Law 7: Curiosity Creates Conversation
We think that information will convince them to work with us or make an enquiry. Curiosity is the key. Curiosity has a psychological “pull” factor. It makes people want to dig deeper, learn more, and essentially, engage with your content, send a DM or reply. Curiosity will help you get calls with your prospects.
We see the sales pitches where they tell us how amazing they are.
Most pitches and conversations go along the lines of…
We got amazing results for [insert big name]
We solve these challenges
Shall we have a call”
I want you to pique my interest. I want you to make me curious so I feel like a call might be worth my time.

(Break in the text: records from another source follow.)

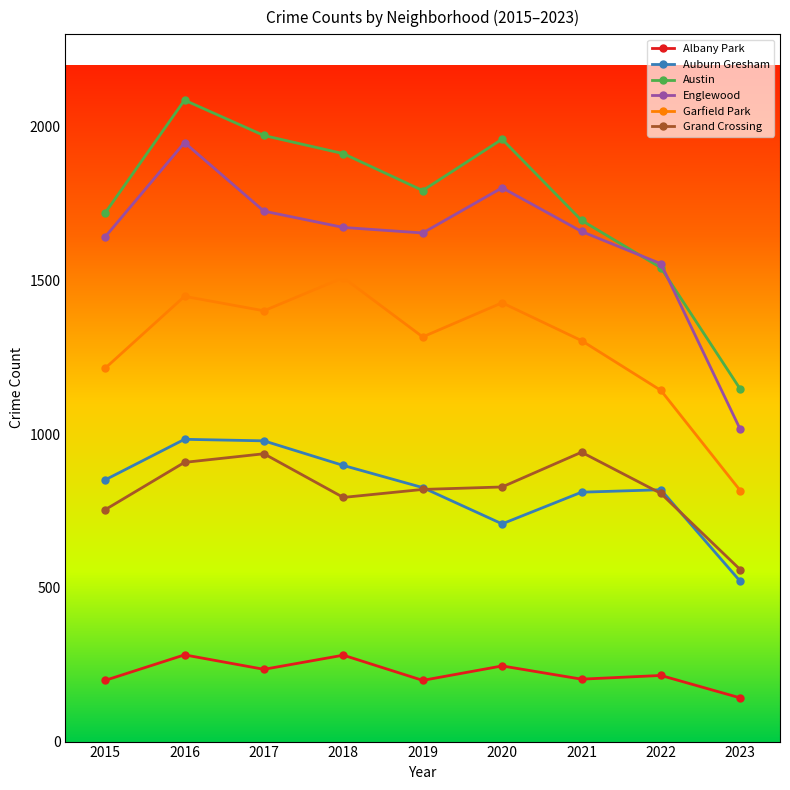

Which series has the widest spread of values?

Austin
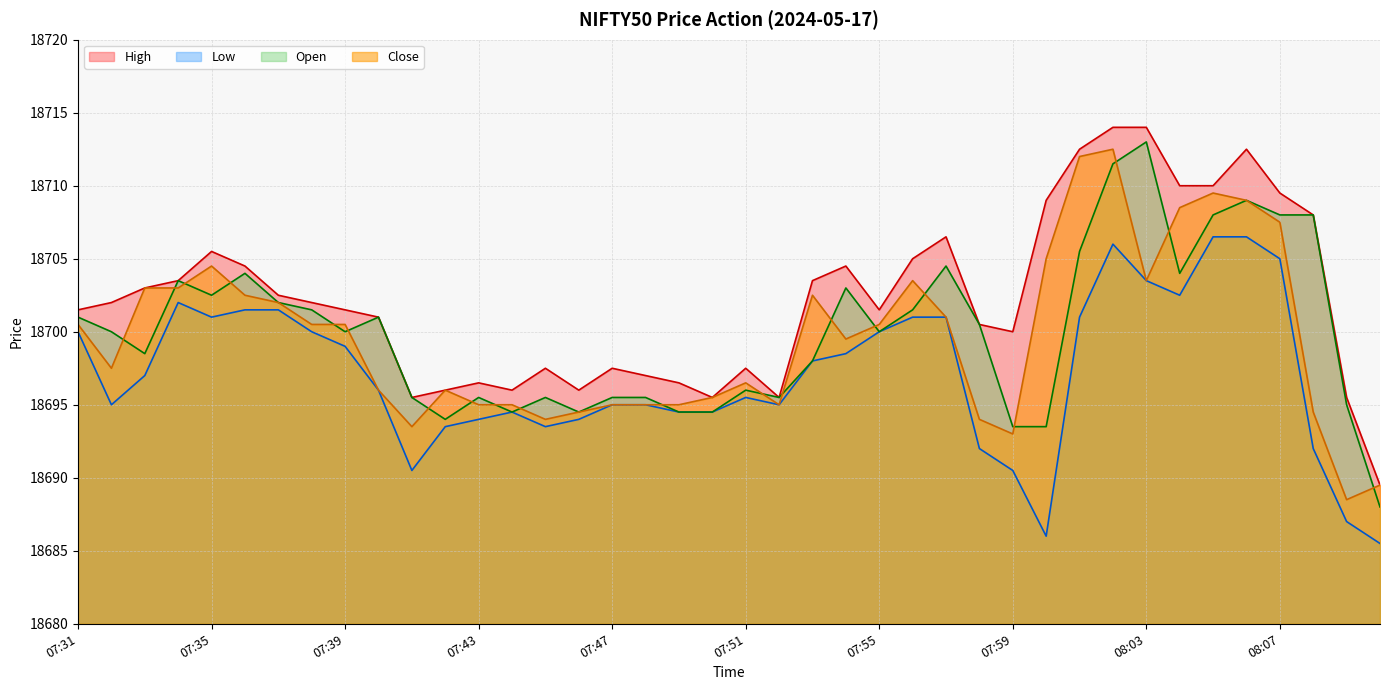

How many lines are shown in the chart?

4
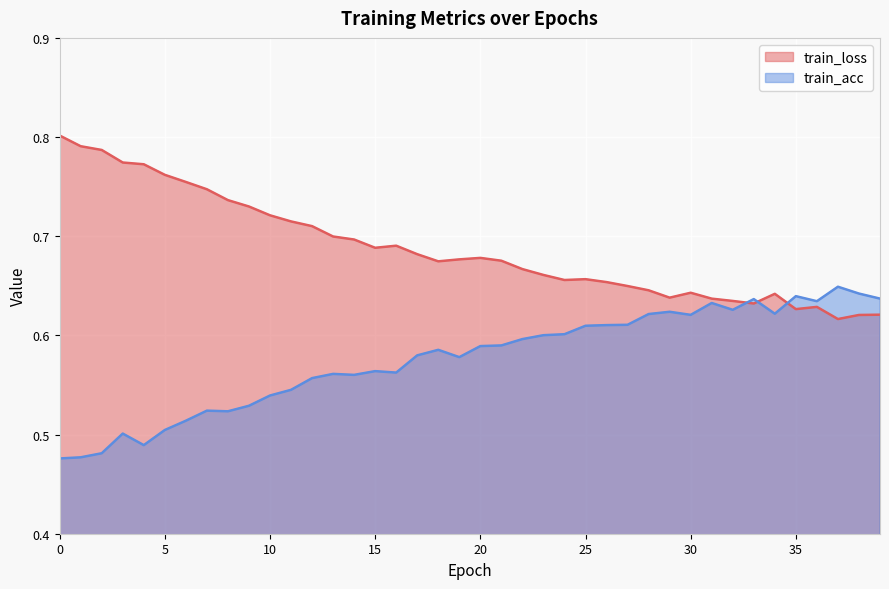

What is the difference between the highest and lowest values at 14?

0.1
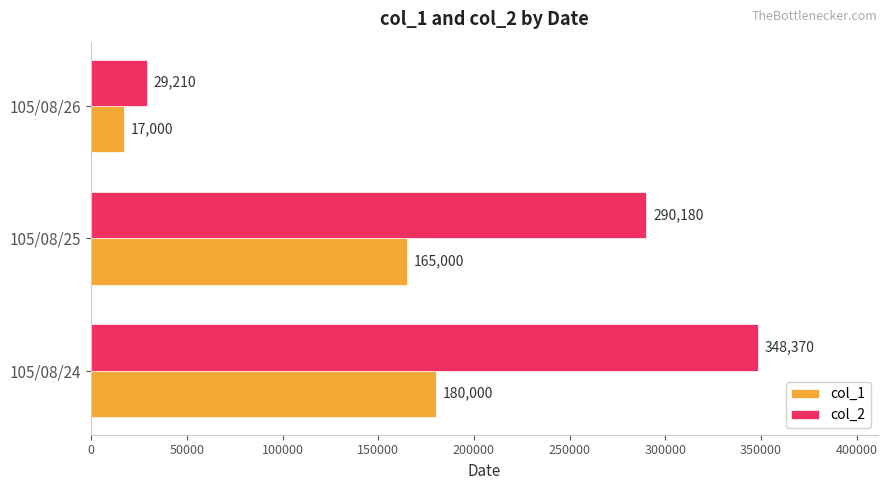

Rank the categories by col_2 value from lowest to highest.

105/08/26, 105/08/25, 105/08/24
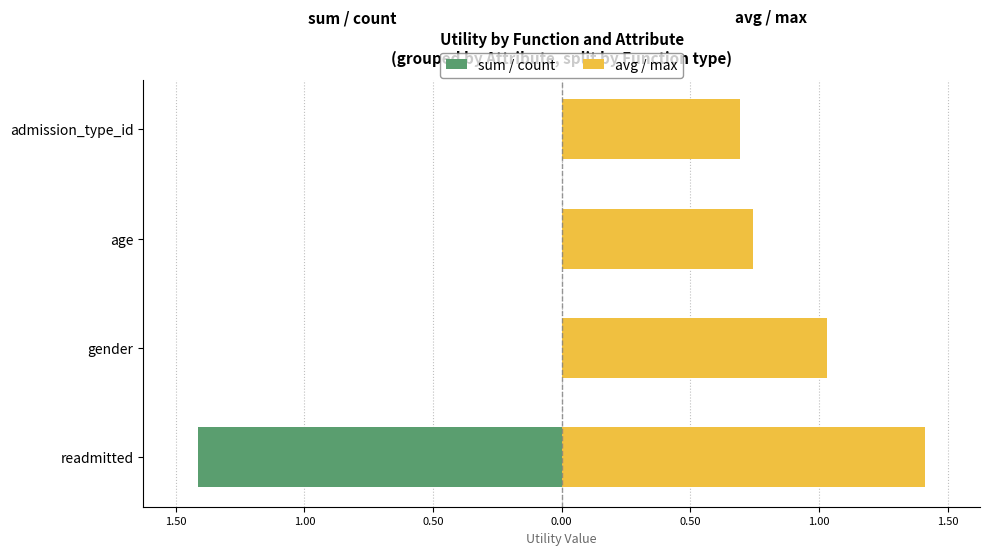

How many categories are shown in the chart?

4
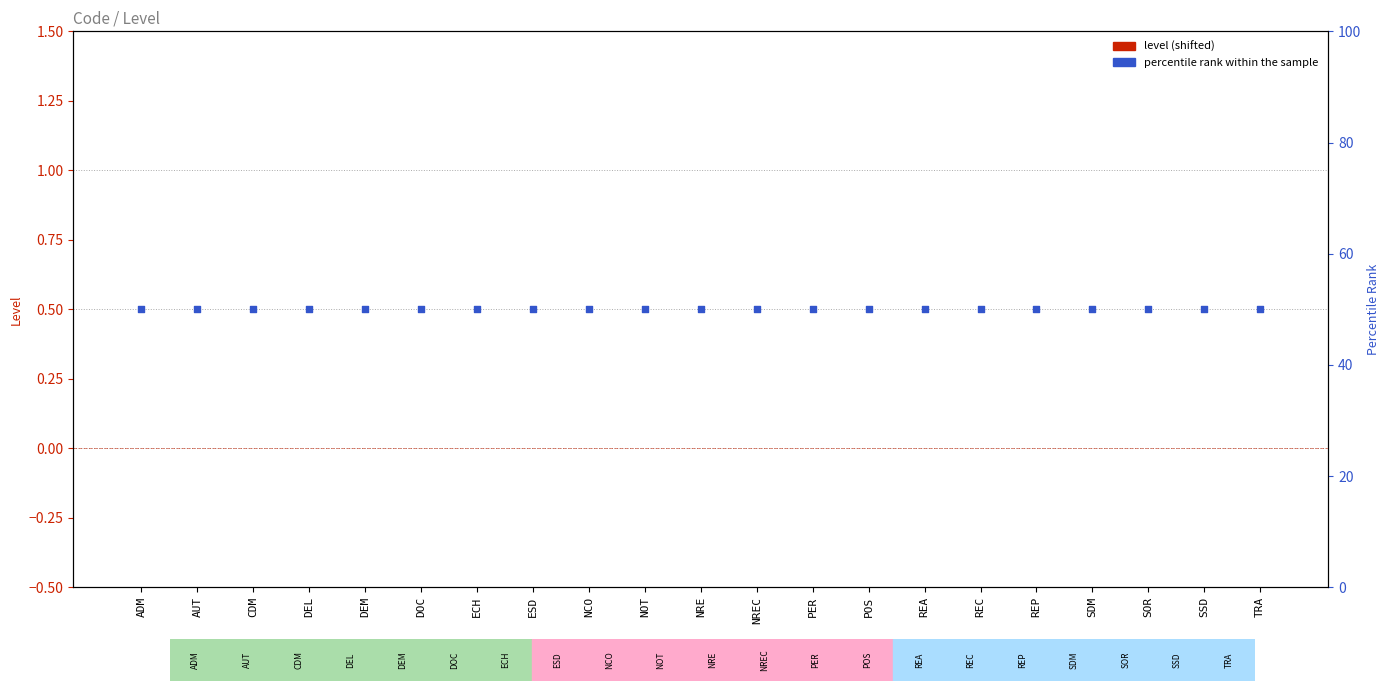

At which category is the sum across all series the highest?

ADM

Human beings love close an open loop.
Curiosity plays to that.
They need to find the missing piece.
Convincing is the traditional method we’re all familiar with. It’s often direct, to-the-point, and leaves little to the imagination. When you’re trying to convince someone, you lay all your cards on the table. You talk features, benefits, and why your product or service is the “best” choice. While this approach can be effective for people who are already primed to buy, it often falls flat for those who are still on the fence or not yet aware they have a need for what you offer.
Curiosity is subtler, yet powerful. Instead of presenting the solution outright, you tease the problem or allude to a solution. You engage people’s natural curiosity, leaving them wanting to know more. The whole premise of curiosity marketing is to engage prospects in a journey of discovery. They find out how your product or service can benefit them almost as if they stumbled upon it themselves.
You need to sell the next step, not the whole journey.
Curiosity kills cats and captures in the interest of potential clients.